• _Problem requirements_: What you return must match the listing below word for word.
Records for processing below:
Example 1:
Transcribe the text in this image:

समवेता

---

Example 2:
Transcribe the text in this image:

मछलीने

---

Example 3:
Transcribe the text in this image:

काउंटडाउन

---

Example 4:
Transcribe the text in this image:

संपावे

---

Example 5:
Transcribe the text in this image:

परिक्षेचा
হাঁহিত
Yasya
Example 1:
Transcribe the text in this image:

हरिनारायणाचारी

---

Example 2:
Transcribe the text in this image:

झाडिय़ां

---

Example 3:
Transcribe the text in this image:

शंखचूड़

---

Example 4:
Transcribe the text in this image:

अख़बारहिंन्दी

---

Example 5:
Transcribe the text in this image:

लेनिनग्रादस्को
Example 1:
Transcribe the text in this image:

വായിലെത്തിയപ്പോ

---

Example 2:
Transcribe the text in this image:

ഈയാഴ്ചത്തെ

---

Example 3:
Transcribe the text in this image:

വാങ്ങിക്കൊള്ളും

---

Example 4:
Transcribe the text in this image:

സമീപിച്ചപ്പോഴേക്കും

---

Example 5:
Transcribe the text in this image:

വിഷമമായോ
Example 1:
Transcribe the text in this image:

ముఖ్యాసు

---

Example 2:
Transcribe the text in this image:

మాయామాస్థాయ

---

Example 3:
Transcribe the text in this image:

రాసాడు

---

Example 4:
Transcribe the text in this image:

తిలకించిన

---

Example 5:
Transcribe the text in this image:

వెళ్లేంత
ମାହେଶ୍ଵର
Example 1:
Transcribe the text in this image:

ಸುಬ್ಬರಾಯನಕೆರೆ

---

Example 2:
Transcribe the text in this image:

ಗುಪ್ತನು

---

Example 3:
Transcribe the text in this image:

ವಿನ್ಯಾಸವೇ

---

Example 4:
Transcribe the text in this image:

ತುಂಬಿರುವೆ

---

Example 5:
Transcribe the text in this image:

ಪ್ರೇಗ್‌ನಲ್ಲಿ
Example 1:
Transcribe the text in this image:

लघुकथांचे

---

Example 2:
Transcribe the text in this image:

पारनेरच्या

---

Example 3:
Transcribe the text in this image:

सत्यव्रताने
End of Records for processing.
• _Response to the exercise_:
Example 1:
Transcribe the text in this image:

समवेता

---

Example 2:
Transcribe the text in this image:

मछलीने

---

Example 3:
Transcribe the text in this image:

काउंटडाउन

---

Example 4:
Transcribe the text in this image:

संपावे

---

Example 5:
Transcribe the text in this image:

परिक्षेचा
হাঁহিত
Yasya
Example 1:
Transcribe the text in this image:

हरिनारायणाचारी

---

Example 2:
Transcribe the text in this image:

झाडिय़ां

---

Example 3:
Transcribe the text in this image:

शंखचूड़

---

Example 4:
Transcribe the text in this image:

अख़बारहिंन्दी

---

Example 5:
Transcribe the text in this image:

लेनिनग्रादस्को
Example 1:
Transcribe the text in this image:

വായിലെത്തിയപ്പോ

---

Example 2:
Transcribe the text in this image:

ഈയാഴ്ചത്തെ

---

Example 3:
Transcribe the text in this image:

വാങ്ങിക്കൊള്ളും

---

Example 4:
Transcribe the text in this image:

സമീപിച്ചപ്പോഴേക്കും

---

Example 5:
Transcribe the text in this image:

വിഷമമായോ
Example 1:
Transcribe the text in this image:

ముఖ్యాసు

---

Example 2:
Transcribe the text in this image:

మాయామాస్థాయ

---

Example 3:
Transcribe the text in this image:

రాసాడు

---

Example 4:
Transcribe the text in this image:

తిలకించిన

---

Example 5:
Transcribe the text in this image:

వెళ్లేంత
ମାହେଶ୍ଵର
Example 1:
Transcribe the text in this image:

ಸುಬ್ಬರಾಯನಕೆರೆ

---

Example 2:
Transcribe the text in this image:

ಗುಪ್ತನು

---

Example 3:
Transcribe the text in this image:

ವಿನ್ಯಾಸವೇ

---

Example 4:
Transcribe the text in this image:

ತುಂಬಿರುವೆ

---

Example 5:
Transcribe the text in this image:

ಪ್ರೇಗ್‌ನಲ್ಲಿ
Example 1:
Transcribe the text in this image:

लघुकथांचे

---

Example 2:
Transcribe the text in this image:

पारनेरच्या

---

Example 3:
Transcribe the text in this image:

सत्यव्रताने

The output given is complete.